Records for this exercise >>

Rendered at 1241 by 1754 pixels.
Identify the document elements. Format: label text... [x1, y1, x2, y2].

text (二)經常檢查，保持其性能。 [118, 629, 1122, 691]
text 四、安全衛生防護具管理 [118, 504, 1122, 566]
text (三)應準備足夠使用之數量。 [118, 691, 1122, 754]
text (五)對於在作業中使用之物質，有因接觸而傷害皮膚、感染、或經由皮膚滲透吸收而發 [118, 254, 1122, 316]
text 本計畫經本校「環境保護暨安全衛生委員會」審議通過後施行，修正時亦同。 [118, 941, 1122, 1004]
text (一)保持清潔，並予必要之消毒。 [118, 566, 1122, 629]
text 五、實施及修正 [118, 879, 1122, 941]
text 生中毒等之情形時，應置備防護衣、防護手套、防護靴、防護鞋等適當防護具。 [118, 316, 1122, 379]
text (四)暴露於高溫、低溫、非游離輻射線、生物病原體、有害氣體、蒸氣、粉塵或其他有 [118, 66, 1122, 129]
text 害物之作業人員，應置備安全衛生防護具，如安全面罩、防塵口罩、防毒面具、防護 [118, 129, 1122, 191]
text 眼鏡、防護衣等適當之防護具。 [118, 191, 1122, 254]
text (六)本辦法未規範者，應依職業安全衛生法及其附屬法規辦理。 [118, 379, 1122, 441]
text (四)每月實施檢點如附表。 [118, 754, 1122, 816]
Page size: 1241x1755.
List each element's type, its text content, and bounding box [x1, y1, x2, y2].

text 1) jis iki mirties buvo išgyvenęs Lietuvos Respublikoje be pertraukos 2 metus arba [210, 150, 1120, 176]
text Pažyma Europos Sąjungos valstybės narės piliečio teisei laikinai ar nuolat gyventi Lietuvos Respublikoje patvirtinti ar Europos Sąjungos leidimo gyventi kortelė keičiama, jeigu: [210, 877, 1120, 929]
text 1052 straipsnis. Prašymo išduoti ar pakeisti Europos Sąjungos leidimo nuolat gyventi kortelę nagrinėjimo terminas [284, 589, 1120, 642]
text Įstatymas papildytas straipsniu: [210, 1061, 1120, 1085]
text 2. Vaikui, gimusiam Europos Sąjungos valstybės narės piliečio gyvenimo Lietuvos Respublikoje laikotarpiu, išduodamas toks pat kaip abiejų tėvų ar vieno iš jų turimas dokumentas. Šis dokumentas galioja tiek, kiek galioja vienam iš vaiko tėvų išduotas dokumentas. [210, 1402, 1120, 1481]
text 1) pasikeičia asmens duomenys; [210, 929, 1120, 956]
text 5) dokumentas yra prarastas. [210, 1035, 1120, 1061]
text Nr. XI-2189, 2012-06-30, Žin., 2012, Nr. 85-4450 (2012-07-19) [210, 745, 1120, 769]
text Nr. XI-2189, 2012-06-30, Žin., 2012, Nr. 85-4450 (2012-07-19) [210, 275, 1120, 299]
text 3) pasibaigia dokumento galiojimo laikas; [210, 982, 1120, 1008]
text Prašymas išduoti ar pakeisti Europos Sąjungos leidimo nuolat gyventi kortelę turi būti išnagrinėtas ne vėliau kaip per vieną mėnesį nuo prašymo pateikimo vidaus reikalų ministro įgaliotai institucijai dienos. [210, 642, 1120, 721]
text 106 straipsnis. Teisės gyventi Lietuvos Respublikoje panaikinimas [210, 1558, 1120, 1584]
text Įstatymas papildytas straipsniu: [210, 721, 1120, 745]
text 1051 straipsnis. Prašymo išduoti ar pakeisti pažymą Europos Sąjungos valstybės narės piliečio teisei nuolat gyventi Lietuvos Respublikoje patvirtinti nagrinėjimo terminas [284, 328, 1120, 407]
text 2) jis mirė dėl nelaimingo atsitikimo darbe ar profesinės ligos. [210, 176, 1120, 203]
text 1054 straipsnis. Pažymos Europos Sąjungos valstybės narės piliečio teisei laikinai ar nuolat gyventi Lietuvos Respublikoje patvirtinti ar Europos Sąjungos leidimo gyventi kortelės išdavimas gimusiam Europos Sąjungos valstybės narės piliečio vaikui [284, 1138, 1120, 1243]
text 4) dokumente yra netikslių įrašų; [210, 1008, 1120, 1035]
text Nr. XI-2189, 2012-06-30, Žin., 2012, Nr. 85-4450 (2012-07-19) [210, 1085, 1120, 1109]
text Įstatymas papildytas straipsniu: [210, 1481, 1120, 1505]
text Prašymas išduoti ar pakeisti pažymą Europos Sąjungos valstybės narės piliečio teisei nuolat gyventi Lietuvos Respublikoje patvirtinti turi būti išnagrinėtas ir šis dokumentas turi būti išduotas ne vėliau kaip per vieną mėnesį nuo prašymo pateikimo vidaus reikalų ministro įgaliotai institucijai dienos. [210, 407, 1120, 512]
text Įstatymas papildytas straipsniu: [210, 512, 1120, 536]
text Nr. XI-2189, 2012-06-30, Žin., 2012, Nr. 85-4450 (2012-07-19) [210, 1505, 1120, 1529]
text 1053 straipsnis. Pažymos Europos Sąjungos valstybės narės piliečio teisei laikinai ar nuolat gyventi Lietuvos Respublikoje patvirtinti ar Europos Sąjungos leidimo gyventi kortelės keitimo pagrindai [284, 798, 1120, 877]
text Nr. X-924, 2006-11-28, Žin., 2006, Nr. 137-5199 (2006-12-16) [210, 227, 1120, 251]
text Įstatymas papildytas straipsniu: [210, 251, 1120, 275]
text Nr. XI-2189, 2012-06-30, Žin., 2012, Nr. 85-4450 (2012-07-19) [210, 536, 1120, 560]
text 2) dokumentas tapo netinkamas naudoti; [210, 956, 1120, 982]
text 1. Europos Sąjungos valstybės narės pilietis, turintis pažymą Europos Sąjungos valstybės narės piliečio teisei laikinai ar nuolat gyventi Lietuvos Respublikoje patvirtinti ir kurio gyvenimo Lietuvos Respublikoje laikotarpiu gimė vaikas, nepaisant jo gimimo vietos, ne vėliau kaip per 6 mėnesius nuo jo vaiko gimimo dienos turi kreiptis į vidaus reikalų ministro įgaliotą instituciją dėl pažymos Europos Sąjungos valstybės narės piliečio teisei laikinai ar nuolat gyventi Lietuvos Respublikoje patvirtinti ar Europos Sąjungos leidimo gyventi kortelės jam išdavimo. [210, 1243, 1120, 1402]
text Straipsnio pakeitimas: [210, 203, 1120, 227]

Work to complete >>
Render every line of the rows above as a single numbered list, omitting blank lines.

Reply to the task >>
1. Rendered at 1241 by 1754 pixels.
2. Identify the document elements. Format: label text... [x1, y1, x2, y2].
3. text (二)經常檢查，保持其性能。 [118, 629, 1122, 691]
4. text 四、安全衛生防護具管理 [118, 504, 1122, 566]
5. text (三)應準備足夠使用之數量。 [118, 691, 1122, 754]
6. text (五)對於在作業中使用之物質，有因接觸而傷害皮膚、感染、或經由皮膚滲透吸收而發 [118, 254, 1122, 316]
7. text 本計畫經本校「環境保護暨安全衛生委員會」審議通過後施行，修正時亦同。 [118, 941, 1122, 1004]
8. text (一)保持清潔，並予必要之消毒。 [118, 566, 1122, 629]
9. text 五、實施及修正 [118, 879, 1122, 941]
10. text 生中毒等之情形時，應置備防護衣、防護手套、防護靴、防護鞋等適當防護具。 [118, 316, 1122, 379]
11. text (四)暴露於高溫、低溫、非游離輻射線、生物病原體、有害氣體、蒸氣、粉塵或其他有 [118, 66, 1122, 129]
12. text 害物之作業人員，應置備安全衛生防護具，如安全面罩、防塵口罩、防毒面具、防護 [118, 129, 1122, 191]
13. text 眼鏡、防護衣等適當之防護具。 [118, 191, 1122, 254]
14. text (六)本辦法未規範者，應依職業安全衛生法及其附屬法規辦理。 [118, 379, 1122, 441]
15. text (四)每月實施檢點如附表。 [118, 754, 1122, 816]
16. Page size: 1241x1755.
17. List each element's type, its text content, and bounding box [x1, y1, x2, y2].
18. text 1) jis iki mirties buvo išgyvenęs Lietuvos Respublikoje be pertraukos 2 metus arba [210, 150, 1120, 176]
19. text Pažyma Europos Sąjungos valstybės narės piliečio teisei laikinai ar nuolat gyventi Lietuvos Respublikoje patvirtinti ar Europos Sąjungos leidimo gyventi kortelė keičiama, jeigu: [210, 877, 1120, 929]
20. text 1052 straipsnis. Prašymo išduoti ar pakeisti Europos Sąjungos leidimo nuolat gyventi kortelę nagrinėjimo terminas [284, 589, 1120, 642]
21. text Įstatymas papildytas straipsniu: [210, 1061, 1120, 1085]
22. text 2. Vaikui, gimusiam Europos Sąjungos valstybės narės piliečio gyvenimo Lietuvos Respublikoje laikotarpiu, išduodamas toks pat kaip abiejų tėvų ar vieno iš jų turimas dokumentas. Šis dokumentas galioja tiek, kiek galioja vienam iš vaiko tėvų išduotas dokumentas. [210, 1402, 1120, 1481]
23. text 1) pasikeičia asmens duomenys; [210, 929, 1120, 956]
24. text 5) dokumentas yra prarastas. [210, 1035, 1120, 1061]
25. text Nr. XI-2189, 2012-06-30, Žin., 2012, Nr. 85-4450 (2012-07-19) [210, 745, 1120, 769]
26. text Nr. XI-2189, 2012-06-30, Žin., 2012, Nr. 85-4450 (2012-07-19) [210, 275, 1120, 299]
27. text 3) pasibaigia dokumento galiojimo laikas; [210, 982, 1120, 1008]
28. text Prašymas išduoti ar pakeisti Europos Sąjungos leidimo nuolat gyventi kortelę turi būti išnagrinėtas ne vėliau kaip per vieną mėnesį nuo prašymo pateikimo vidaus reikalų ministro įgaliotai institucijai dienos. [210, 642, 1120, 721]
29. text 106 straipsnis. Teisės gyventi Lietuvos Respublikoje panaikinimas [210, 1558, 1120, 1584]
30. text Įstatymas papildytas straipsniu: [210, 721, 1120, 745]
31. text 1051 straipsnis. Prašymo išduoti ar pakeisti pažymą Europos Sąjungos valstybės narės piliečio teisei nuolat gyventi Lietuvos Respublikoje patvirtinti nagrinėjimo terminas [284, 328, 1120, 407]
32. text 2) jis mirė dėl nelaimingo atsitikimo darbe ar profesinės ligos. [210, 176, 1120, 203]
33. text 1054 straipsnis. Pažymos Europos Sąjungos valstybės narės piliečio teisei laikinai ar nuolat gyventi Lietuvos Respublikoje patvirtinti ar Europos Sąjungos leidimo gyventi kortelės išdavimas gimusiam Europos Sąjungos valstybės narės piliečio vaikui [284, 1138, 1120, 1243]
34. text 4) dokumente yra netikslių įrašų; [210, 1008, 1120, 1035]
35. text Nr. XI-2189, 2012-06-30, Žin., 2012, Nr. 85-4450 (2012-07-19) [210, 1085, 1120, 1109]
36. text Įstatymas papildytas straipsniu: [210, 1481, 1120, 1505]
37. text Prašymas išduoti ar pakeisti pažymą Europos Sąjungos valstybės narės piliečio teisei nuolat gyventi Lietuvos Respublikoje patvirtinti turi būti išnagrinėtas ir šis dokumentas turi būti išduotas ne vėliau kaip per vieną mėnesį nuo prašymo pateikimo vidaus reikalų ministro įgaliotai institucijai dienos. [210, 407, 1120, 512]
38. text Įstatymas papildytas straipsniu: [210, 512, 1120, 536]
39. text Nr. XI-2189, 2012-06-30, Žin., 2012, Nr. 85-4450 (2012-07-19) [210, 1505, 1120, 1529]
40. text 1053 straipsnis. Pažymos Europos Sąjungos valstybės narės piliečio teisei laikinai ar nuolat gyventi Lietuvos Respublikoje patvirtinti ar Europos Sąjungos leidimo gyventi kortelės keitimo pagrindai [284, 798, 1120, 877]
41. text Nr. X-924, 2006-11-28, Žin., 2006, Nr. 137-5199 (2006-12-16) [210, 227, 1120, 251]
42. text Įstatymas papildytas straipsniu: [210, 251, 1120, 275]
43. text Nr. XI-2189, 2012-06-30, Žin., 2012, Nr. 85-4450 (2012-07-19) [210, 536, 1120, 560]
44. text 2) dokumentas tapo netinkamas naudoti; [210, 956, 1120, 982]
45. text 1. Europos Sąjungos valstybės narės pilietis, turintis pažymą Europos Sąjungos valstybės narės piliečio teisei laikinai ar nuolat gyventi Lietuvos Respublikoje patvirtinti ir kurio gyvenimo Lietuvos Respublikoje laikotarpiu gimė vaikas, nepaisant jo gimimo vietos, ne vėliau kaip per 6 mėnesius nuo jo vaiko gimimo dienos turi kreiptis į vidaus reikalų ministro įgaliotą instituciją dėl pažymos Europos Sąjungos valstybės narės piliečio teisei laikinai ar nuolat gyventi Lietuvos Respublikoje patvirtinti ar Europos Sąjungos leidimo gyventi kortelės jam išdavimo. [210, 1243, 1120, 1402]
46. text Straipsnio pakeitimas: [210, 203, 1120, 227]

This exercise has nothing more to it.